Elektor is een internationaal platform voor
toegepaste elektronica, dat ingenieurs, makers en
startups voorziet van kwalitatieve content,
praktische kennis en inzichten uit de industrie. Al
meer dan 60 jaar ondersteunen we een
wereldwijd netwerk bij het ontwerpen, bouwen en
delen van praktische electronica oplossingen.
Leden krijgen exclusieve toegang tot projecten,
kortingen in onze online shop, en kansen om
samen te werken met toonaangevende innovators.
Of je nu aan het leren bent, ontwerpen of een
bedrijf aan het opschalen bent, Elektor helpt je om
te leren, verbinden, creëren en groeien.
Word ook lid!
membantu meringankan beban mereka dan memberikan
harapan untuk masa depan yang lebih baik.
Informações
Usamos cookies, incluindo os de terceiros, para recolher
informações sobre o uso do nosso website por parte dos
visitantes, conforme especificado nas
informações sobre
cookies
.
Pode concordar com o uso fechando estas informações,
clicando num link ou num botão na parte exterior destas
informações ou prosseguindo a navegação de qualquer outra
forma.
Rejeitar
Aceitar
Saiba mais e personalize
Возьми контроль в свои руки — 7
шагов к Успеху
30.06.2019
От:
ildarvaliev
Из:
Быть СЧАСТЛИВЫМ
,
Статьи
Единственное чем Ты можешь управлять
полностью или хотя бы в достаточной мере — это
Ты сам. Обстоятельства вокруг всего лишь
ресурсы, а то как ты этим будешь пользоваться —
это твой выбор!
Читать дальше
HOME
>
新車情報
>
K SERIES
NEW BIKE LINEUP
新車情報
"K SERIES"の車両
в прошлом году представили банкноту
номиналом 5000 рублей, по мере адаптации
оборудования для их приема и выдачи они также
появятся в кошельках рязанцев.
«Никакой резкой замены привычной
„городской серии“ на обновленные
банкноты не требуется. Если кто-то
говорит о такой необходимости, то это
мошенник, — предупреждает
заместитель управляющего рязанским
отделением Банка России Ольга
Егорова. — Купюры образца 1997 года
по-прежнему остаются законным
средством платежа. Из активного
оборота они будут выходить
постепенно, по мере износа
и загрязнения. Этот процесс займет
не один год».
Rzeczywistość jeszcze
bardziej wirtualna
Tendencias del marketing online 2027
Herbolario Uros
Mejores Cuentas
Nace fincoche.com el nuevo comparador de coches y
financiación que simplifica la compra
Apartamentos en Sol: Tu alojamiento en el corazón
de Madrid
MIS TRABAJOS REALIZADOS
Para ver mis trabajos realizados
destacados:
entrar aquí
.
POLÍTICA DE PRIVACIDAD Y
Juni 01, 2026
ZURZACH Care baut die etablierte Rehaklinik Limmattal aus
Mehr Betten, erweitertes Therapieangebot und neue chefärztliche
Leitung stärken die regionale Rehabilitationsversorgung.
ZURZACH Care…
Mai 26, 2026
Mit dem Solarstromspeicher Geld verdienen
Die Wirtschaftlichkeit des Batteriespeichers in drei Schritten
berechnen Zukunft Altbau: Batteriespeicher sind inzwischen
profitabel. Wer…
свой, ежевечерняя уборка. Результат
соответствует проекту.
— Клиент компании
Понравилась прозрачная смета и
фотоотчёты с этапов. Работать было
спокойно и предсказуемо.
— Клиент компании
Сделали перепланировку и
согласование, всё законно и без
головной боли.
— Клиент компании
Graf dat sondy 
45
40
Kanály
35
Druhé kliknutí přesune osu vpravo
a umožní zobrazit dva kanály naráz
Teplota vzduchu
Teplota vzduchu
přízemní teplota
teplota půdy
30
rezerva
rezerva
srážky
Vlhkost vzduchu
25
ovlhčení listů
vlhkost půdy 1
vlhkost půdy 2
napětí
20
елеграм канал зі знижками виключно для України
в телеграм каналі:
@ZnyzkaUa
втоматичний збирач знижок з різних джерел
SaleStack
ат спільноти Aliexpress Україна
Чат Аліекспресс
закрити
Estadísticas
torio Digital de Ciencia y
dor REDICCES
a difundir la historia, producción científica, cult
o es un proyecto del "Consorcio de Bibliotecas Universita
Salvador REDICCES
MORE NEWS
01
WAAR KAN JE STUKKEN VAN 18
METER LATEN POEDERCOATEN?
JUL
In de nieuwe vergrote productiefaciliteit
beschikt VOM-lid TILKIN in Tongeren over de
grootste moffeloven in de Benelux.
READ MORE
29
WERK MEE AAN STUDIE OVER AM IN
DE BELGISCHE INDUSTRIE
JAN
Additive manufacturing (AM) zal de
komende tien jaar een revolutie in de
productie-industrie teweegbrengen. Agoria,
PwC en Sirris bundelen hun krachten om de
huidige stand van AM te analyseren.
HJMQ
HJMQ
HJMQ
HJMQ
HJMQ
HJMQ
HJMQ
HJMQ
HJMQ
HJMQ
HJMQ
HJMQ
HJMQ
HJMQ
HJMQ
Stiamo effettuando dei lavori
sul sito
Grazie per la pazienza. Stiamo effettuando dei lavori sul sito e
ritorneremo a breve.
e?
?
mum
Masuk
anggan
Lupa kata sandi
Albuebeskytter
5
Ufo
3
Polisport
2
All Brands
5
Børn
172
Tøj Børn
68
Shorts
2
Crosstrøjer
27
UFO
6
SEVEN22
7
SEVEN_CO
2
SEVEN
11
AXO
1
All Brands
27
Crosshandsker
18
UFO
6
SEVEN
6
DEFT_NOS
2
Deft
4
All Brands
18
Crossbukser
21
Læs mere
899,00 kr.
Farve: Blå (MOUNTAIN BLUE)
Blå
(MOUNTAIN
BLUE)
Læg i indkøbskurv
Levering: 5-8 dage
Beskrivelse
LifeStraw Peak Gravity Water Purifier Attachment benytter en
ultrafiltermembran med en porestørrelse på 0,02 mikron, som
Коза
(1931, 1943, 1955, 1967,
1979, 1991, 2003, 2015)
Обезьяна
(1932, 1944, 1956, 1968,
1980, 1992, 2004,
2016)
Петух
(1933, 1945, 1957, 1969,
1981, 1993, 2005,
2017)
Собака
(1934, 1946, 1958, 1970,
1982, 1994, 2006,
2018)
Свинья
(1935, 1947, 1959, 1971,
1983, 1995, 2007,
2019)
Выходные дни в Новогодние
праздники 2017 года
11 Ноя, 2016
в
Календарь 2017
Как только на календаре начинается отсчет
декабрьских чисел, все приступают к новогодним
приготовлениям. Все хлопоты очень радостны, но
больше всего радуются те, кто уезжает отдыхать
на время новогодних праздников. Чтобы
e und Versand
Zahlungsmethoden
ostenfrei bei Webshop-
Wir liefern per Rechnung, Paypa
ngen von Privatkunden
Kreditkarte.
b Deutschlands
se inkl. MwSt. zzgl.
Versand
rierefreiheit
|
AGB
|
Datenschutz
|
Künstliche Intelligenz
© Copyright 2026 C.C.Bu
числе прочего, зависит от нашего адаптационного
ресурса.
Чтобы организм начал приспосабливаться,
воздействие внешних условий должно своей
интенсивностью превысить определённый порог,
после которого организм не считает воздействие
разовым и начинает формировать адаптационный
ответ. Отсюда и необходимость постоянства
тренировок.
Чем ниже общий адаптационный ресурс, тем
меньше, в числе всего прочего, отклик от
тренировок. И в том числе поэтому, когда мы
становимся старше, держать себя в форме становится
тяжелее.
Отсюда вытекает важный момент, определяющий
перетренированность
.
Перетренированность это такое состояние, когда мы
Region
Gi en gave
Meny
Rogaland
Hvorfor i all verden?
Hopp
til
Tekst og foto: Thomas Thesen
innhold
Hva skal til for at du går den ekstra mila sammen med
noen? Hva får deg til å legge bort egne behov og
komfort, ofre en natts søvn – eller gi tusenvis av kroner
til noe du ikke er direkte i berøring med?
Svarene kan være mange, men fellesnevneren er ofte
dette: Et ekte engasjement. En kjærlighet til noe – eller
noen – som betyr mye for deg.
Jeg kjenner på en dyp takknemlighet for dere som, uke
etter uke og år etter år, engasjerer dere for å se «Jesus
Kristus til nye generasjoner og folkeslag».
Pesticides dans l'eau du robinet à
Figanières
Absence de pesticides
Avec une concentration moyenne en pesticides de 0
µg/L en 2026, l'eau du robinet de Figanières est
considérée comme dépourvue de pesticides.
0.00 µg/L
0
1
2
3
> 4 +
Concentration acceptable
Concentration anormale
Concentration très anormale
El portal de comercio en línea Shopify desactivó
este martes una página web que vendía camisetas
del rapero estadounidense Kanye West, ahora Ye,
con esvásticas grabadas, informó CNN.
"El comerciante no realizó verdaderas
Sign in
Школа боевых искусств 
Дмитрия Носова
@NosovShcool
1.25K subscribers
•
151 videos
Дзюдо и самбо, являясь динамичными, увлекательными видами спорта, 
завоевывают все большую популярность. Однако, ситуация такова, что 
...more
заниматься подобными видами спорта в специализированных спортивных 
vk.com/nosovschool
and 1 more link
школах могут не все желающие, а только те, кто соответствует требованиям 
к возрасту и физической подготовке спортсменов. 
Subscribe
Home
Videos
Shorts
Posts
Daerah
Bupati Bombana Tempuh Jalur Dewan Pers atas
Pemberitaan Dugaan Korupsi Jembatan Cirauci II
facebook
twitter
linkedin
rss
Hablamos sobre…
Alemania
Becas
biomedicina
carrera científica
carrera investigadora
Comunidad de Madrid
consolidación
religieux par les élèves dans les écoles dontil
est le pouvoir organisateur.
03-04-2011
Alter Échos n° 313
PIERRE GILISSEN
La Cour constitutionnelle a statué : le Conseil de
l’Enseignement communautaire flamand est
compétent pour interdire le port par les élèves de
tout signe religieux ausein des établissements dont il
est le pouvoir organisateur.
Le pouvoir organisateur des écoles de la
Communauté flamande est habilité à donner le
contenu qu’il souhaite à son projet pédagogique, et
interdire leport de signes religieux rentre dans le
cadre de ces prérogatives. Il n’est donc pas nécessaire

Work request:
The response must consist solely of the lines from the first line of the entries through the line containing "отделением Банка России Ольга", repeated exactly.

Expected answer:
Elektor is een internationaal platform voor
toegepaste elektronica, dat ingenieurs, makers en
startups voorziet van kwalitatieve content,
praktische kennis en inzichten uit de industrie. Al
meer dan 60 jaar ondersteunen we een
wereldwijd netwerk bij het ontwerpen, bouwen en
delen van praktische electronica oplossingen.
Leden krijgen exclusieve toegang tot projecten,
kortingen in onze online shop, en kansen om
samen te werken met toonaangevende innovators.
Of je nu aan het leren bent, ontwerpen of een
bedrijf aan het opschalen bent, Elektor helpt je om
te leren, verbinden, creëren en groeien.
Word ook lid!
membantu meringankan beban mereka dan memberikan
harapan untuk masa depan yang lebih baik.
Informações
Usamos cookies, incluindo os de terceiros, para recolher
informações sobre o uso do nosso website por parte dos
visitantes, conforme especificado nas
informações sobre
cookies
.
Pode concordar com o uso fechando estas informações,
clicando num link ou num botão na parte exterior destas
informações ou prosseguindo a navegação de qualquer outra
forma.
Rejeitar
Aceitar
Saiba mais e personalize
Возьми контроль в свои руки — 7
шагов к Успеху
30.06.2019
От:
ildarvaliev
Из:
Быть СЧАСТЛИВЫМ
,
Статьи
Единственное чем Ты можешь управлять
полностью или хотя бы в достаточной мере — это
Ты сам. Обстоятельства вокруг всего лишь
ресурсы, а то как ты этим будешь пользоваться —
это твой выбор!
Читать дальше
HOME
>
新車情報
>
K SERIES
NEW BIKE LINEUP
新車情報
"K SERIES"の車両
в прошлом году представили банкноту
номиналом 5000 рублей, по мере адаптации
оборудования для их приема и выдачи они также
появятся в кошельках рязанцев.
«Никакой резкой замены привычной
„городской серии“ на обновленные
банкноты не требуется. Если кто-то
говорит о такой необходимости, то это
мошенник, — предупреждает
заместитель управляющего рязанским
отделением Банка России Ольга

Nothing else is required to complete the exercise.